PRQL / prql

PRQL is a modern language for transforming data — a simple, powerful, pipelined SQL replacement
https://prql-lang.org
Apache License 2.0
9.85k stars 216 forks source link

Better support for DuckDB data-import syntax #4726

Closed mmaitre314 closed 2 months ago

mmaitre314 commented 2 months ago

I was able to use PRQL to read Parquet data through DuckDB but this required using an s string. It would be nice if there was native support for DuckDB's data-import syntax.

What I ended up writing:

from s"SELECT * FROM 'az://azduckdb.blob.core.windows.net/data/HuggingFaceFW/fineweb/CC-MAIN-2013-20/*.parquet'"
take 5

What I would have liked to write:

from 'az://azduckdb.blob.core.windows.net/data/HuggingFaceFW/fineweb/CC-MAIN-2013-20/*.parquet'
take 5

Notebook for reference: https://github.com/mmaitre314/az-duckdb/blob/main/test_pyprql.ipynb

max-sixty commented 2 months ago

Does this help?

https://prql-lang.org/book/reference/data/read-files.html

In particular:

prql target:sql.duckdb

from `az://azduckdb.blob.core.windows.net/data/HuggingFaceFW/fineweb/CC-MAIN-2013-20/*.parquet`
take 5
SELECT
  *
FROM
  "az://azduckdb.blob.core.windows.net/data/HuggingFaceFW/fineweb/CC-MAIN-2013-20/*.parquet"
LIMIT
  5

-- Generated by PRQL compiler version:0.12.2 (https://prql-lang.org)
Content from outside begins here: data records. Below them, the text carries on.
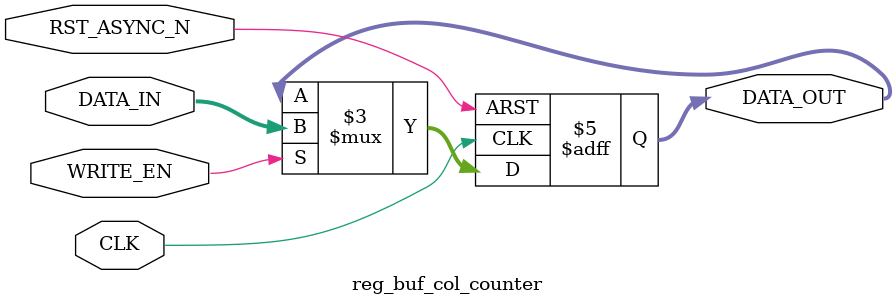
<source format=v>
/*-----------------------------------------------------------------------------------
* File: reg_buf_col_counter.v
* Date generated: 25/03/2023
* Date modified: 28/05/2023
* Author: Bruna Suemi Nagai
* Description: Stores the mux_sel_bffer_col
*----------------------------------------------------------------------------------- */

module reg_buf_col_counter (
    CLK,
    RST_ASYNC_N, 
    WRITE_EN,
    DATA_IN,  
    DATA_OUT
);


// ------------------------------------------
// IO declaration
// ------------------------------------------
    input CLK;                              // Clock
    input RST_ASYNC_N;						// Asynchronous reset
    input WRITE_EN;							// Enables writing
    input  [1:0] DATA_IN;			// Data in
    output reg  [1:0] DATA_OUT;	    // Data out
    

// ------------------------------------------
// Sequential logic
// ------------------------------------------
always @(posedge CLK, negedge RST_ASYNC_N) begin
if (!RST_ASYNC_N)                        // If rst async is low
    begin
            DATA_OUT <= 2'b0;
    end
    
    else if (WRITE_EN) 		 			    // If write enable is high
    begin
        DATA_OUT <= DATA_IN; 			    // Write data to the register at the specified address
    end 
end

endmodule // reg_buf_col_counter
    
</source>
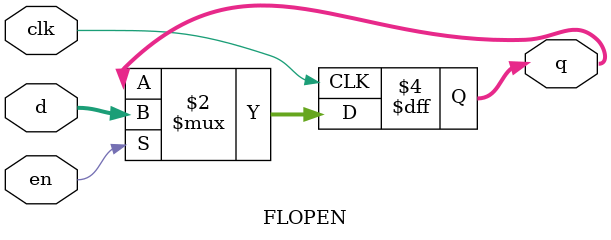
<source format=v>
module FLOPEN #(parameter WIDTH=32) (
    input clk,
    input en,

    input [WIDTH-1:0] d,
    output reg [WIDTH-1:0] q
);
    always @(posedge clk) begin
        if (en) q <= d;
    end
endmodule
</source>
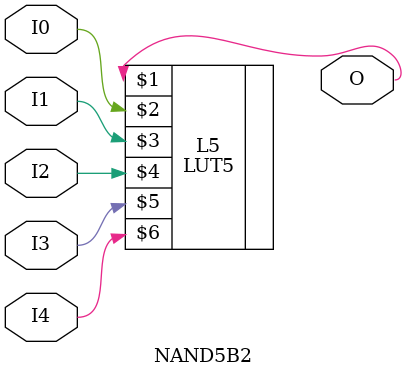
<source format=v>


`timescale  1 ps / 1 ps


module NAND5B2 (O, I0, I1, I2, I3, I4);

    output O;

    input  I0, I1, I2, I3, I4;

    LUT5 #(.INIT(32'hEFFFFFFF)) L5 (O, I0, I1, I2, I3, I4);

endmodule

</source>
...and the read_parquet function

(FYI the python releases are a bit out of date, it's not impossible they haven't updated to this. We're waiting on PyPI but could publish a differently named package in the meantime if needed)

mmaitre314 commented 2 months ago

Setting the target dialect fixed the issue. Thanks for the quick response!